- Directed by: Kolara Seena
- Screenplay by: Kolara Seena
- Starring: Harish Jalagere Deepa
- Cinematography: Cinetech Soori
- Music by: Ravi Basrur
- Release date: 3 April 2015 (Karnataka);
- Country: India
- Language: Kannada

= Just Maduveli =

Just Maduveli: A journey of love is a 2015 Kannada-language film directed by Kolar Seena and produced by Universal Hatrick Combines. The film stars Harish Jalagere and Deepa.

== Plot ==

Santosh (played by Harish Jalagere) is a wedding videographer who arrives to shoot a wedding and immediately falls in love with a girl he finds so attractive, Nandini, only to later know that she none other than the bride-to-be. Santosh befriends her only to realize that she does not want this wedding for she loves another man Rahul.

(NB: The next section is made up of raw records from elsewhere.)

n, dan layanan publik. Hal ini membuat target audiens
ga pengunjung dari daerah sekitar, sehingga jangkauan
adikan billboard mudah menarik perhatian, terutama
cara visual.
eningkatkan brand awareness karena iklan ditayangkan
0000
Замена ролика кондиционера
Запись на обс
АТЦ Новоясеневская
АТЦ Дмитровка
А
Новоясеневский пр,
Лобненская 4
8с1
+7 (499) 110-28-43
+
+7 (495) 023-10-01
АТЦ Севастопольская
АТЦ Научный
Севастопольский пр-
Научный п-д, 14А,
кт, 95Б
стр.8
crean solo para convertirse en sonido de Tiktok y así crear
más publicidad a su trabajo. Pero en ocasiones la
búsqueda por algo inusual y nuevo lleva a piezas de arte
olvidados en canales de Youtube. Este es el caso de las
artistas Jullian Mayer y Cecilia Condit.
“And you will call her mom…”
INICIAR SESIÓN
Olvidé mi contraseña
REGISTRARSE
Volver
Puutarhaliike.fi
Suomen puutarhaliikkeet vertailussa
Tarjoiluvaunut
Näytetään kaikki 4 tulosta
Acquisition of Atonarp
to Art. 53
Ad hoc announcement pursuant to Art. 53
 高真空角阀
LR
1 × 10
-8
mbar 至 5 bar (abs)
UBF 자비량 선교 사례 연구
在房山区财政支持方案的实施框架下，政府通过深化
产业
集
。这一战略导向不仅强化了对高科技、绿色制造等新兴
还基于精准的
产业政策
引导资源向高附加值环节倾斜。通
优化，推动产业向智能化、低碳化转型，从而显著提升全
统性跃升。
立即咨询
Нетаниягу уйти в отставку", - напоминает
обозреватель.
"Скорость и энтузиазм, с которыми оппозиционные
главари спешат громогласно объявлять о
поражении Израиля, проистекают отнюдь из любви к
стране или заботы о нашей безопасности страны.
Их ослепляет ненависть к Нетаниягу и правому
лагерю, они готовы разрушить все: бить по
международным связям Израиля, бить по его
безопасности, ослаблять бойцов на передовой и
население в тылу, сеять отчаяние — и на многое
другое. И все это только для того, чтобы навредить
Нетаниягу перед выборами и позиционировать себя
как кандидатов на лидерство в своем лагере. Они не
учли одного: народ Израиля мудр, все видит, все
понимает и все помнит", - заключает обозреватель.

Santosh’s aim is now to take Nandini to Rahul. They escape from the wedding, and everybody starts believing that the two love each other. On the other hand, Nandini’s to-be-husband and his gang chase them ceaselessly. In the end, Rahul appears and Santosh, after handing her over to him returns home. The film does not have a happy ending.

== Cast ==
- Harish Jalagere as Santosh
- Deepa Gowda as Nandini
- Lokesh as Rudra
- Bullet Prakash as Rahul
- Bank Janardhan

==Soundtrack==

Ravi Basrur composed the soundtrack.

| No. | Title | Lyrics | Singer(s) | Length |
|---|---|---|---|---|
| 1. | "Baby Doll Pappu" | Santhosh Venky, Lakshmi | Chandan Shetty | 4:02 |
| 2. | "Nin Kannal" | Ravi Basrur | Sai Charan | 3:50 |
| 3. | "Ennamme Mellane" | Jayanth Kaikini | Santhosh Venky | 4:07 |
| 4. | "Madhuve Maneya" | Hemanth Das, V. Nagendra Prasad | Santhosh Venky, Anuradha Bhat | 3:34 |
| 5. | "Darling Coming" | Hemanth Das | Santosh Venky, Lakshmi | 3:37 |
| 6. | "Baby Doll" | Rahul, Kenny | Kenny | 3:23 |

== Reception ==
A critic from The Times of India wrote that "It’s a case of a good storyline being marred by poor direction, dialogues and narration".